> [本文抜粋]:
投稿日:2016-12-24 Sat
「へろへろ 雑誌『ヨレヨレ』と『宅老所よりあい』の人々」 鹿子 裕文 著
おしっこまみれ、ごみまみれのお年寄りのための居場所を作ろうと奮起した女性と、
その企みに巻き込まれた人々の勇気の出るノンフィクション。
宅老所 よりあい」は福岡にある老人介護施設。
当初はデイサービスとしてスタートするがやがて、
本格的な介護施設へ変わって行く。
本当の介護ができる施設、
老人たちが気兼ねなくすごせる場所をつくろうと奮闘した人たちの物語がこの本だ。
著者は、フリーの編集者で「よりあい」の代表の一人、村瀬孝生さんの本の出版のため、
出版社から依頼を受け、「よりあい」に足しげく通うようになる。
そして、それがきっかけでもう一人の代表である下村恵美子さんと親しくなり、
「よりあい」の世話人のひとりとして様々な活動の手伝うことになる。
「よりあい」の発端は下村さんが大場ノブヲさんという
明治生まれの老婦人の話を聞いたことからだった。
大場さんは夫をなくしてから一人暮らしで、
何から何まで自分でやって来たのだが、ぼけてからは、
風呂に入らなくなり、下は垂れ流し状態で、体は異臭を放つようになっていた。
下村さんがその部屋を訪ねるとおしっこまみれ、ごみまみれ。
本人は「誰だ! 何しに来た!」と威勢はいいのだが、
部屋中ものすごいにおいで、どこか施設に入れてもらえないかと
知り合いの介護関係者に連絡するも、
そんな老婆を預かると他の利用者に迷惑だと言われ、
簡単に断られてしまう。
「けっ! ばあさま一人の面倒もみきらんで、なんが福祉か!
がんが介護か! なんが専門職か! 馬鹿にしくさって!」

> [課題]:
上の書評によると、「宅老所よりあい」はどこにある老人介護施設ですか？

> [提供データ]:
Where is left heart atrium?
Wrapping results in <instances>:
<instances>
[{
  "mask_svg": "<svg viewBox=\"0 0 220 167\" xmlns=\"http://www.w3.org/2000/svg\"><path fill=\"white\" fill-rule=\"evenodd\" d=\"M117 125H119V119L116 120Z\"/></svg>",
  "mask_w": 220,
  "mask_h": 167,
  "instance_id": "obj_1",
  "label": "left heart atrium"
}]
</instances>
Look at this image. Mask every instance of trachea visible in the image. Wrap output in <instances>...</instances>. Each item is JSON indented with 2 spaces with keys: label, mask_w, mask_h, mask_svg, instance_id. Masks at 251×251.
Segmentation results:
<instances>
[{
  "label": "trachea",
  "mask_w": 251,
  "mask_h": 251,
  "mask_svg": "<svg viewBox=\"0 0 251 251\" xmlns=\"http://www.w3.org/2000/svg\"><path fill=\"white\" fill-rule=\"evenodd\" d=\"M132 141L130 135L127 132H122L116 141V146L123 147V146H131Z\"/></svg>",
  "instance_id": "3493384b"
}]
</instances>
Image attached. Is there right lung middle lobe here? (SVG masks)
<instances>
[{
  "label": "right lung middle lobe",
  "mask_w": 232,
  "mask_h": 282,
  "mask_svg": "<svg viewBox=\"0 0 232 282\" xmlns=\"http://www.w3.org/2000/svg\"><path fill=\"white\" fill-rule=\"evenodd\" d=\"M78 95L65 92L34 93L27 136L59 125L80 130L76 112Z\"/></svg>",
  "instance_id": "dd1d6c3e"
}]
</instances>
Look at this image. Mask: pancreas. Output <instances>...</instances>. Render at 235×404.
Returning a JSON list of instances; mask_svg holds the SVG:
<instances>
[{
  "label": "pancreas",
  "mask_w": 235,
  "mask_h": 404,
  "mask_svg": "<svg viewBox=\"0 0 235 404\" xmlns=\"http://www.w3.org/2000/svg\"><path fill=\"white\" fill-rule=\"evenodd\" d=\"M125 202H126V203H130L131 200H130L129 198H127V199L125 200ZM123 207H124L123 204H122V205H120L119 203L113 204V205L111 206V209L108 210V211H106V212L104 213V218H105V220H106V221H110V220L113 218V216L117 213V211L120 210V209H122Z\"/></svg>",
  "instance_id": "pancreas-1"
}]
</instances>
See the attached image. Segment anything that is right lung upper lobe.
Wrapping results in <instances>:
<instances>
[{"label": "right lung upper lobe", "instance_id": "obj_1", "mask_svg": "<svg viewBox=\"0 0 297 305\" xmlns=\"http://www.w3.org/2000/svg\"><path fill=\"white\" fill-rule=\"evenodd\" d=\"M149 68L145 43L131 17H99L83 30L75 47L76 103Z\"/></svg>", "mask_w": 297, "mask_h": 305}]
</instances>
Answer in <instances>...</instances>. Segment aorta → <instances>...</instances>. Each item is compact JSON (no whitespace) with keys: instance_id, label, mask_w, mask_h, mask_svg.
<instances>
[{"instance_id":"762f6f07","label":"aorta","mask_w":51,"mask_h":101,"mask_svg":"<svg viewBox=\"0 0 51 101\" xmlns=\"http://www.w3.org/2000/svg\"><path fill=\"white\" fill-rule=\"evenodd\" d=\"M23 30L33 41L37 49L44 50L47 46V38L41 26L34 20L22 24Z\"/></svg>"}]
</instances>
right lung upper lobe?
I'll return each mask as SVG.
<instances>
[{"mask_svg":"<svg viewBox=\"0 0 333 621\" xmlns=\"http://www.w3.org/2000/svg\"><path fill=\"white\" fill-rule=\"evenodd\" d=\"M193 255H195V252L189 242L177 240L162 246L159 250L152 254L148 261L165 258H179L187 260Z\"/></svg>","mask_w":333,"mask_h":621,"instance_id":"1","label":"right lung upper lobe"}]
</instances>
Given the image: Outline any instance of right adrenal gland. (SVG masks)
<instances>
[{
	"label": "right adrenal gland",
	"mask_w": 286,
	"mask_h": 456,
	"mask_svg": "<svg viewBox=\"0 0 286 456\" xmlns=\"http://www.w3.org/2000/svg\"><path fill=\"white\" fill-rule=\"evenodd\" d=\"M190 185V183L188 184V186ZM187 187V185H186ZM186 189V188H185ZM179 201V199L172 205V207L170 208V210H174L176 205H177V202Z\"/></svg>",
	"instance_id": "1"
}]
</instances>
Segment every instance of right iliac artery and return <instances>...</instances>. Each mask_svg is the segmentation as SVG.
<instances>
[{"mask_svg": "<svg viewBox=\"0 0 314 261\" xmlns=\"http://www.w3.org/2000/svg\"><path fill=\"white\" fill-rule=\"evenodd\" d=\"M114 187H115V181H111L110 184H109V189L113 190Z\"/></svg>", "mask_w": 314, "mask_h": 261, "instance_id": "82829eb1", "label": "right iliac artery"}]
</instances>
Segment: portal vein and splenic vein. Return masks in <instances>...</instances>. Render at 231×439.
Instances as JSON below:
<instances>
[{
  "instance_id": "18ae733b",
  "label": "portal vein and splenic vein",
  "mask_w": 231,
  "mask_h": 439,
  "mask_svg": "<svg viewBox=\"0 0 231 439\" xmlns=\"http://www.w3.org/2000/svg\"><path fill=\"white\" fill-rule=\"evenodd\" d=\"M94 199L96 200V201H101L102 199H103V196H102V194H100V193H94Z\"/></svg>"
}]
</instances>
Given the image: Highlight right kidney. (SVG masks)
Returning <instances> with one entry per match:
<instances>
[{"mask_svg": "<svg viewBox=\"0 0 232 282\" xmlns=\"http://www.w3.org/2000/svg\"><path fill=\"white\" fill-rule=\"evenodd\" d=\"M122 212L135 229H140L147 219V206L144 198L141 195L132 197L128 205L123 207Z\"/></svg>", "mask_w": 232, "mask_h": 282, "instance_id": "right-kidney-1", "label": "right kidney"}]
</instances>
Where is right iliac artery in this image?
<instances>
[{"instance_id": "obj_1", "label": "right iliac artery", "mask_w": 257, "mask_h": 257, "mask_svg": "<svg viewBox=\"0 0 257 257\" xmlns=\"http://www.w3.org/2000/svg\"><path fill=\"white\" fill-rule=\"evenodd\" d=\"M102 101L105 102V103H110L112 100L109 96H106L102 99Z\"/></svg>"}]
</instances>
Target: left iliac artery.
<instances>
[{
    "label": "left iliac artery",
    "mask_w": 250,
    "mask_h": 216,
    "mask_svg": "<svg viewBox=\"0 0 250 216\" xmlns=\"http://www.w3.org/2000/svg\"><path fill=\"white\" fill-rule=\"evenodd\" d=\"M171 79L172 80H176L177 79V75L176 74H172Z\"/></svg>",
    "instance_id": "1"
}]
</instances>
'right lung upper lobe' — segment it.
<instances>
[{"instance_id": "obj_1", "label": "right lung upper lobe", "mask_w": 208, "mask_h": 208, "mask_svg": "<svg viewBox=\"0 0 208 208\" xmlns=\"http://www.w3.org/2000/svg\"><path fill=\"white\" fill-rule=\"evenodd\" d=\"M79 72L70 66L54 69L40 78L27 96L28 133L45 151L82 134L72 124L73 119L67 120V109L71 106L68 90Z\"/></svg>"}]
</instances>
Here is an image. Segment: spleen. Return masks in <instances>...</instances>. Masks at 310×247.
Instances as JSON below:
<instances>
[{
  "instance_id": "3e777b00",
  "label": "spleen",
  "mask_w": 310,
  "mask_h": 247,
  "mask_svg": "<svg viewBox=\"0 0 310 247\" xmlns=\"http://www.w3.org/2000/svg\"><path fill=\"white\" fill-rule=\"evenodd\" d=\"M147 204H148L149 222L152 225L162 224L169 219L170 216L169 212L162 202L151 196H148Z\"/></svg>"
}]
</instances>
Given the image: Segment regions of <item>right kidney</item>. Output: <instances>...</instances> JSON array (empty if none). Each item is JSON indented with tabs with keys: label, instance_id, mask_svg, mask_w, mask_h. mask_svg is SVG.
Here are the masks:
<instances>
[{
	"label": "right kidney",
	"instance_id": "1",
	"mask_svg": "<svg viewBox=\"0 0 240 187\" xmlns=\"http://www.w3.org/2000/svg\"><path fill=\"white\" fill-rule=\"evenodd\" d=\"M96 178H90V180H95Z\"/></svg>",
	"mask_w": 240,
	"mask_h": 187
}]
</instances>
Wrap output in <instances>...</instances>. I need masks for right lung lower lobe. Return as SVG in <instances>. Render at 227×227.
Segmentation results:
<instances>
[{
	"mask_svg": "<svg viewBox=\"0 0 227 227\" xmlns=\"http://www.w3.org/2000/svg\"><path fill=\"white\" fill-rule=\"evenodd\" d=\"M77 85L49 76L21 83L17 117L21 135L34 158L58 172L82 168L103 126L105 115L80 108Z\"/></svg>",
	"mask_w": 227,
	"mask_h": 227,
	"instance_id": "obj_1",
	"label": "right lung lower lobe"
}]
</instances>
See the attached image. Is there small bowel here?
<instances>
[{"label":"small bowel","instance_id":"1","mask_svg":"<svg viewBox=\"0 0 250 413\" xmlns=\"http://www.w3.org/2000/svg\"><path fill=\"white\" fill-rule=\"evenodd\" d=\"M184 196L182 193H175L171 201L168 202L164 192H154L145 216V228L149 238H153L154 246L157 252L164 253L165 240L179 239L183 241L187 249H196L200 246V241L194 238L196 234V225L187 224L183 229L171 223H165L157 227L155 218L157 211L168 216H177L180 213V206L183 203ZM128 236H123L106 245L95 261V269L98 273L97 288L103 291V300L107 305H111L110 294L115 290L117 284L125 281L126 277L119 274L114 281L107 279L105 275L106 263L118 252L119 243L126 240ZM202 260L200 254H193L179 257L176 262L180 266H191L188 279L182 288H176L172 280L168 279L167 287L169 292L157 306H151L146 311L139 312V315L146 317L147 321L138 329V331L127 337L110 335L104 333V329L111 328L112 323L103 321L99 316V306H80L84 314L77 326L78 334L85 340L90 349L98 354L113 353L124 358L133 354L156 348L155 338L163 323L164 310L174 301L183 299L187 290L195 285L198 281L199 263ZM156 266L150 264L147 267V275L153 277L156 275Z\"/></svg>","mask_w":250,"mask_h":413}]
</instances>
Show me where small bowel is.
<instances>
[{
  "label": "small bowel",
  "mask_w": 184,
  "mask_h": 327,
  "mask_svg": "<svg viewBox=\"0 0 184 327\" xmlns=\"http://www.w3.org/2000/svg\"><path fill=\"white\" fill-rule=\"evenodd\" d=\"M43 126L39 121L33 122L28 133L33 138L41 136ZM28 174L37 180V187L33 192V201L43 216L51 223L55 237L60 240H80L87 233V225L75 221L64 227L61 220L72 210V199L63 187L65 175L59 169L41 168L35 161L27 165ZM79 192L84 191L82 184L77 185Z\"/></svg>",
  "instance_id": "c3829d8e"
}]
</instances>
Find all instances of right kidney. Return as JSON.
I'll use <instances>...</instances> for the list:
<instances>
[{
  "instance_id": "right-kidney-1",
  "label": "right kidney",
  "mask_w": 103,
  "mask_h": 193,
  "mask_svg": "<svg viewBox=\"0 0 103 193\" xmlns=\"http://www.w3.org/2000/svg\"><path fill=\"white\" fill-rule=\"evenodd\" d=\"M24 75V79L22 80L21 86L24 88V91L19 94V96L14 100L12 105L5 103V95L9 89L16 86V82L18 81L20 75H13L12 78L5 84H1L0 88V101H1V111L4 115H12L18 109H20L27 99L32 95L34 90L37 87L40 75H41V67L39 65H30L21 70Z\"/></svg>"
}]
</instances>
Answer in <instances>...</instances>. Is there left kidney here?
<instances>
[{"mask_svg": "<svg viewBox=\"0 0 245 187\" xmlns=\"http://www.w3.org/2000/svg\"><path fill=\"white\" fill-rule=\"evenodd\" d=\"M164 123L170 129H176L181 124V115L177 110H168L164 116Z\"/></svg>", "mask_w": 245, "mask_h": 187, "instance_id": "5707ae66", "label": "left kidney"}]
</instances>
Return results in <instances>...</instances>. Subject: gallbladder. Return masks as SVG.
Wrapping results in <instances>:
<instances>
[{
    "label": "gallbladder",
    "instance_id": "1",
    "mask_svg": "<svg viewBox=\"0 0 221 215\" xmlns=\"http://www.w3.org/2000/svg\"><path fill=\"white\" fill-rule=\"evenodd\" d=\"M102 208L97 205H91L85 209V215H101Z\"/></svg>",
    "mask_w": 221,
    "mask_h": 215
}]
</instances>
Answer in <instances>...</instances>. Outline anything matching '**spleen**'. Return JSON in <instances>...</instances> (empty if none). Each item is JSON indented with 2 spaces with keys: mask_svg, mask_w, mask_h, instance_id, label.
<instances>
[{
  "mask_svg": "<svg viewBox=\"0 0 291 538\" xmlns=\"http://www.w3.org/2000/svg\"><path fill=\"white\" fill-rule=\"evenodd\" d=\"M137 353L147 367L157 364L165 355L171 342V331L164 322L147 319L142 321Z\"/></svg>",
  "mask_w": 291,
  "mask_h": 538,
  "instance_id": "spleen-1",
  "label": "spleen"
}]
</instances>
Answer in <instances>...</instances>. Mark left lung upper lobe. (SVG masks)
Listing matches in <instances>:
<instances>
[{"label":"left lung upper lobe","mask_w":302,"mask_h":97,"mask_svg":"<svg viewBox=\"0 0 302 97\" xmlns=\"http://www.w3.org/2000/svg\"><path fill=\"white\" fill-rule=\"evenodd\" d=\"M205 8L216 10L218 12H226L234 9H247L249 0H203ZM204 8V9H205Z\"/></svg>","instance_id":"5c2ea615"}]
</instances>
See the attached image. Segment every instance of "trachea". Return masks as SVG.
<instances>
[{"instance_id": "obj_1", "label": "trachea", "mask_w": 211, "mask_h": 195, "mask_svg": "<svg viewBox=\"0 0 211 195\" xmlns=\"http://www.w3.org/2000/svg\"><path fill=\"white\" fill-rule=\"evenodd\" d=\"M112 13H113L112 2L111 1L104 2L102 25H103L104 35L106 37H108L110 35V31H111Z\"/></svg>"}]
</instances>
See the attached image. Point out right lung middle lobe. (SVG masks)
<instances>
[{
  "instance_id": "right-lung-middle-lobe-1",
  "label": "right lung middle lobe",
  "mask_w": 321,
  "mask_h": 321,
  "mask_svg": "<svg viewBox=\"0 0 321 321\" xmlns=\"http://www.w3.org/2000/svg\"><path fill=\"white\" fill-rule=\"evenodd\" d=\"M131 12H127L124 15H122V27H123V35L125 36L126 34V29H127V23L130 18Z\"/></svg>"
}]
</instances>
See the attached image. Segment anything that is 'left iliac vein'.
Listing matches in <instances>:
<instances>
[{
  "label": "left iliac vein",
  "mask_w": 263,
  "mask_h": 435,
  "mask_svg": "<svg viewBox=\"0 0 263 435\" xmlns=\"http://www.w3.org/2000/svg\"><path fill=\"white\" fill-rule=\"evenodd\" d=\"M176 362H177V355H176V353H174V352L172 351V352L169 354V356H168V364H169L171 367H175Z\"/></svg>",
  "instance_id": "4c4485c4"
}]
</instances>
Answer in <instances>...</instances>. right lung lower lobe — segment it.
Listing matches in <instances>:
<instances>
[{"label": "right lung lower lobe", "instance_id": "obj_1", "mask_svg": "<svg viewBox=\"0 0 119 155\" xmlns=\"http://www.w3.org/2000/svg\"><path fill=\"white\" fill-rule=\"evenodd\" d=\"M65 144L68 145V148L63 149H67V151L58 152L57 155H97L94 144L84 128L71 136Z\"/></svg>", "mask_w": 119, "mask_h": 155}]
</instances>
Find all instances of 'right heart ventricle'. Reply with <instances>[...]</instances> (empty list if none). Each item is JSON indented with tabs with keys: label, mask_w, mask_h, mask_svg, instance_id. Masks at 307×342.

> [解答]:
福岡です。